Yine ortalık toz duman. Geziden bin beter günlere doğru sürükleniyoruz. İş daha şimdiden İmamoğlunu da, Yolsuzluk iddiasını da, CHP’yi de aştık. Ekonomik ve Politik kriz Sosyal bir krizle birlikte, bütün toplumu kuşatmaya başladı. Göz göre göre oldu bunlar. Bu arada Krizden nemalanmak isteyen iç ve dış mihraklar da var. Bu krizin ucu daha nereye kadar uzanır onu ön görmek bugünden pek mümkün değil. Bu krizin kazananı olmayacak gibi. Kimse çok temiz değil ve kimse kendi suçunu kabul etmiyor. Adil şahidler olamıyoruz. Adalet bu ülkede 100 yılı aşkın bir süredir. rayına oturtulamadı. Birbirimizi dinleme, anlama gibi bir meselemiz yok. Hep öfke, hep komplo, hep özeliklerin acıları, yoksullukları, zaafları üzerine kendine gelecek arayanların oyununa geliyoruz. Yok aslında onların birbirlerinden pek farkları. Kimi din satıyor, kimi Atatürk satıyor, kimi ırk, kimi ideoloji, kimi özgürlük, kimi demokrasi, kimi milliyetçilik satıyor. Alıcısı da çok bunların. Biz toplum olarak aklımızı başımıza toplamadan, kurtarıcılardan kurtulmadan kurtuluşa ermemiz de mümkün değil. Neyse asıl konumuza dönelim.
Bugün 23. Gününde son çeyreğindeyiz Ramazan’ın. Bugün, ahlaktan ve adaletten söz edeceğim. İçine sürüklendiğimiz süreci görüyorsunuz. Bu yazıyı bu anlamda, bugünleri anlamaya yönelik bir Ramazan yazısı olarak kabul edin lütfen. Müslüman yaşadığı zamana, mekana, olaylara ve kişilere karşı adil şahitlik yapar. Çünkü yaşadığı her anın İlahi Adalet divanından hesabını vereceği bir gün olduğuna inanır. Şunu da hiç unutmayalım ki, biz Alemlere rahmet olarak gönderilen ahir zaman peygamberinin ümmetiyiz. Yeryüzünden hesaba çekileceğiz. “Kenarı Diclede bir kurt aşırsa bir koyunu, gelir adli ilahı sorar Ömer’den onu”. Sadece Ömer’den değil, Abdurrahmanlar’dan, Aliler’den, Ayşeler’den de sorar.
§ §
Görev 1
Aşağıdaki ifadelerin Ramazan yazısıyla örtüşüp örtüşmediğini belirtiniz. Her biri için evet veya hayır yazarak kararı belirleyen sözleri yazıdan aynen alıntılayınız.
(a) Yazar, krizin ucunun nereye kadar uzanacağının bugünden öngörülebileceğini söyler.
(b) Yazı, Ramazan'ın 23. gününde kaleme alınmıştır.
(c) Yazar, bugün ahlaktan ve adaletten söz edeceğini belirtir.
Metin ile satırlar arasında herhangi bir bağlantı bulunmamaktadır.

Depolanan Öğeler
§ §
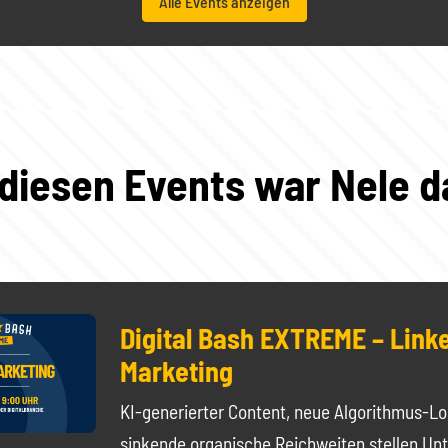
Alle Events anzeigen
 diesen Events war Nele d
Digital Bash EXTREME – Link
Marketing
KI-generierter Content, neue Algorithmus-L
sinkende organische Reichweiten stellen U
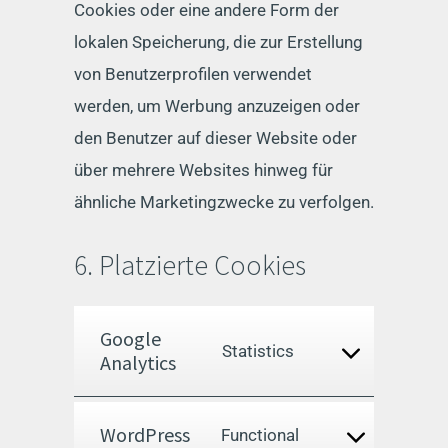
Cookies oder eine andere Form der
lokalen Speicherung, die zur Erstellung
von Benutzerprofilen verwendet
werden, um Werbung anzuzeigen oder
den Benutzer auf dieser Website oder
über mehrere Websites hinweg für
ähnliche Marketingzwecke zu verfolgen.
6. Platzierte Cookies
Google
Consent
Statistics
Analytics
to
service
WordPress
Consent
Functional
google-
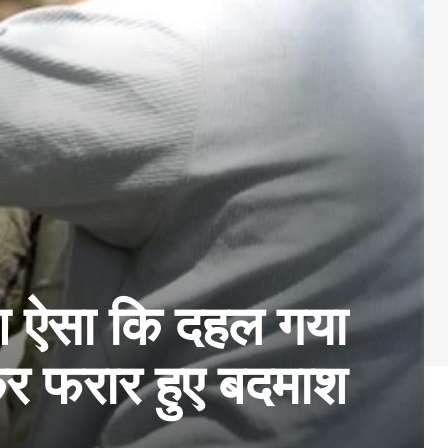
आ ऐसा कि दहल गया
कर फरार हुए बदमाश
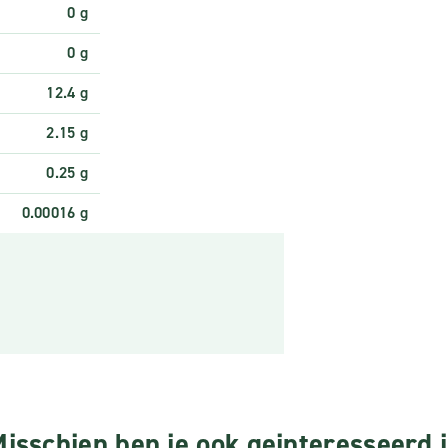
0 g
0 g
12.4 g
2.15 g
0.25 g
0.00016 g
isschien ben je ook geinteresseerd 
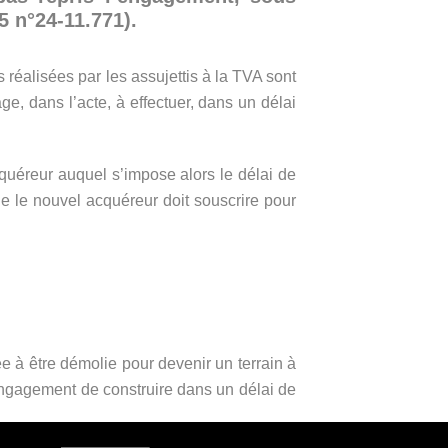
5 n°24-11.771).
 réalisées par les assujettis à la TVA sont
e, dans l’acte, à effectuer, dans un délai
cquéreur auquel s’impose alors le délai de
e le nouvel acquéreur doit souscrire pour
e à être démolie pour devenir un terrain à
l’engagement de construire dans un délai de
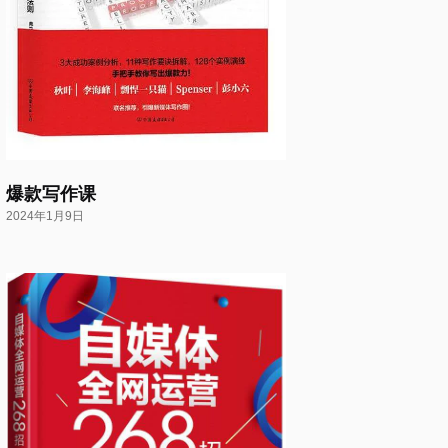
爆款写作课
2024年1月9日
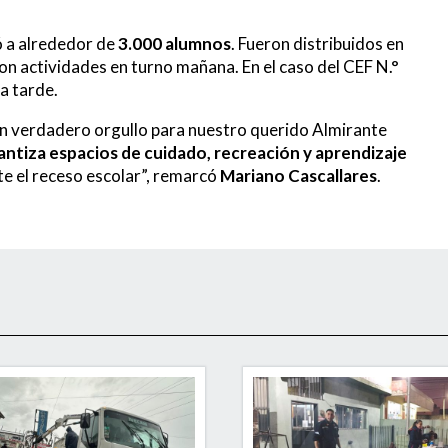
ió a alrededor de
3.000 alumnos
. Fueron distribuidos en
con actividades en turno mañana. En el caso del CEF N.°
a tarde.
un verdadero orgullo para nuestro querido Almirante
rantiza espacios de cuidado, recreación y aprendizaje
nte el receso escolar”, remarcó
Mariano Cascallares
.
§ §
Görev 2
Ramazan yazısından sonra verilen satırların tümünü, "Sıra" ve "Metin" sütunlarından oluşan bir Markdown tablosu olarak sununuz. Boş satırlar ile resim satırları tabloya alınmamalıdır.

Örnek Çözüm 1
(a) Hayır: "Bu krizin ucu daha nereye kadar uzanır onu ön görmek bugünden pek mümkün değil."
(b) Evet: "Bugün 23. Gününde son çeyreğindeyiz Ramazan’ın."
(c) Evet: "Bugün, ahlaktan ve adaletten söz edeceğim."

Örnek Çözüm 2
| Sıra | Metin |
|---|---|
| 1 | Alle Events anzeigen |
| 2 |  diesen Events war Nele d |
| 3 | Digital Bash EXTREME – Link |
| 4 | Marketing |
| 5 | KI-generierter Content, neue Algorithmus-L |
| 6 | sinkende organische Reichweiten stellen U |
| 7 | Cookies oder eine andere Form der |
| 8 | lokalen Speicherung, die zur Erstellung |
| 9 | von Benutzerprofilen verwendet |
| 10 | werden, um Werbung anzuzeigen oder |
| 11 | den Benutzer auf dieser Website oder |
| 12 | über mehrere Websites hinweg für |
| 13 | ähnliche Marketingzwecke zu verfolgen. |
| 14 | 6. Platzierte Cookies |
| 15 | Google |
| 16 | Consent |
| 17 | Statistics |
| 18 | Analytics |
| 19 | to |
| 20 | service |
| 21 | WordPress |
| 22 | Consent |
| 23 | Functional |
| 24 | google- |
| 25 | आ ऐसा कि दहल गया |
| 26 | कर फरार हुए बदमाश |
| 27 | 0 g |
| 28 | 0 g |
| 29 | 12.4 g |
| 30 | 2.15 g |
| 31 | 0.25 g |
| 32 | 0.00016 g |
| 33 | isschien ben je ook geinteresseerd  |
| 34 | 5 n°24-11.771). |
| 35 |  réalisées par les assujettis à la TVA sont |
| 36 | e, dans l’acte, à effectuer, dans un délai |
| 37 | cquéreur auquel s’impose alors le délai de |
| 38 | e le nouvel acquéreur doit souscrire pour |
| 39 | e à être démolie pour devenir un terrain à |
| 40 | l’engagement de construire dans un délai de |
| 41 | 爆款写作课 |
| 42 | 2024年1月9日 |
| 43 | ió a alrededor de |
| 44 | 3.000 alumnos |
| 45 | . Fueron distribuidos en |
| 46 | con actividades en turno mañana. En el caso del CEF N.° |
| 47 | a tarde. |
| 48 | un verdadero orgullo para nuestro querido Almirante |
| 49 | rantiza espacios de cuidado, recreación y aprendizaje |
| 50 | nte el receso escolar”, remarcó |
| 51 | Mariano Cascallares |
| 52 | . |